- _Text segment_
[start]

Keshoraipatan is a city located in the state of Rajasthan, India. The town is famous for the temple of Keshav Rai Ji Maharaj or Lord Vishnu which lies on banks of the Chambal River.
The town is 20 km from the well known education hub of India, Kota.
Mratunjaya Mahadev temple is another important shrine of the town. The temple is one of the oldest temples of Rajasthan. There is an very old Jain temple of lord munisuvrat in the city . Kalyanrai temple is old temple of Keshavraiji. Here is a Teela (Knoll in English) where coins and many ancient things are found. There is "pandav shala" also located here. It is said that in exile period Pandavs came here.
Kartik Poornima, Bundi Utsav, Taijaji Ki Ghodi and Dhol Gyaras are some famous festivals in Keshoraipatan. Many devotees take a bath in the Chambal River during Kartik poornima.

Demographics 
Rajasthani and Hindi Punjabi are the local languages here.
According to the census of 2011,the population of the town is 24,627.
There are 25 wards in the town, majority holders are from Indian National Congress (INC).
Municipality Elections were held and current Chairman is Kanhaiya Lal Karad from Congress (2021-2025).

[end]

- _Exercise aim_
Carry on the article about Keshoraipatan, beginning right after its final sentence. The data placed after this text comes from an unrelated source.

- _Data segment_
[start]

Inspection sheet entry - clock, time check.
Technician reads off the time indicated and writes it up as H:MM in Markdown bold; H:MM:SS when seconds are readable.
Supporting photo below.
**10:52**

[end]

- _Output for this task_
Tourism  

 Keshoraipatan Jain temple is a famous Jain temple dedicated to Munisuvrata, twentieth Tirthankara of Jainism. The temple considered a fine example of architecture and detailed sculptures. Nemichandra, a 10th century Jain Acharya, composed Laghudravya Saṁgraha here.

 Shri Keshav Rai ji Temple was built in 1641 by Rao Raja Chattar Sal of Bundi. The architecture and sculptures of the temple are unique. It is located at the bank of the Chambal River where the river touches the temple in a half-moon shape. The main Pujari (Mathaadheesh) takes care of the management and spiritual activities of the entire series of temples as per the legacy and the culture. This also gets the support from Devsthan department, Govt of Rajasthan.

Education

Schools 
 Keshav Bal Vidya Niketen Sr. Sec. School
 Govt. Sr. Sec. School, Keshorai Patan
 Govt. Girls Sr. Sec. School, Keshorai Patan
 Aryan Academy Convent School
 Global Paramount School
 Modern Public School
 National Public School
 Shiv Jyoti Secondary School
 Saraswati Vidya Mandir
 Ideal Public School
 Indian Convent School (ICS)
 Ajay Convent School

Colleges 
 Patan Girls College, Keshoraipatan
 Aazad B.ed. College, Bundi
 Government Post Graduate College Of Bundi

Computer Institutes 
 Jai Sai Nath Computer Coaching Institute
 Shree Radhe Krishna Computer Center

Transport

Train
Keshorai Patan Railway Station, Gurla West Railway Station are the very nearby railway stations to Keshoraipatan. However Kota Jn Rail Way Station is a major railway station  near to Keshoraipatan.

Bus
Shri Keshav Bus Stand is the major bus stand in Keshoraipatan.

Boat
The Chambal River is the major river here, one can visit via boat.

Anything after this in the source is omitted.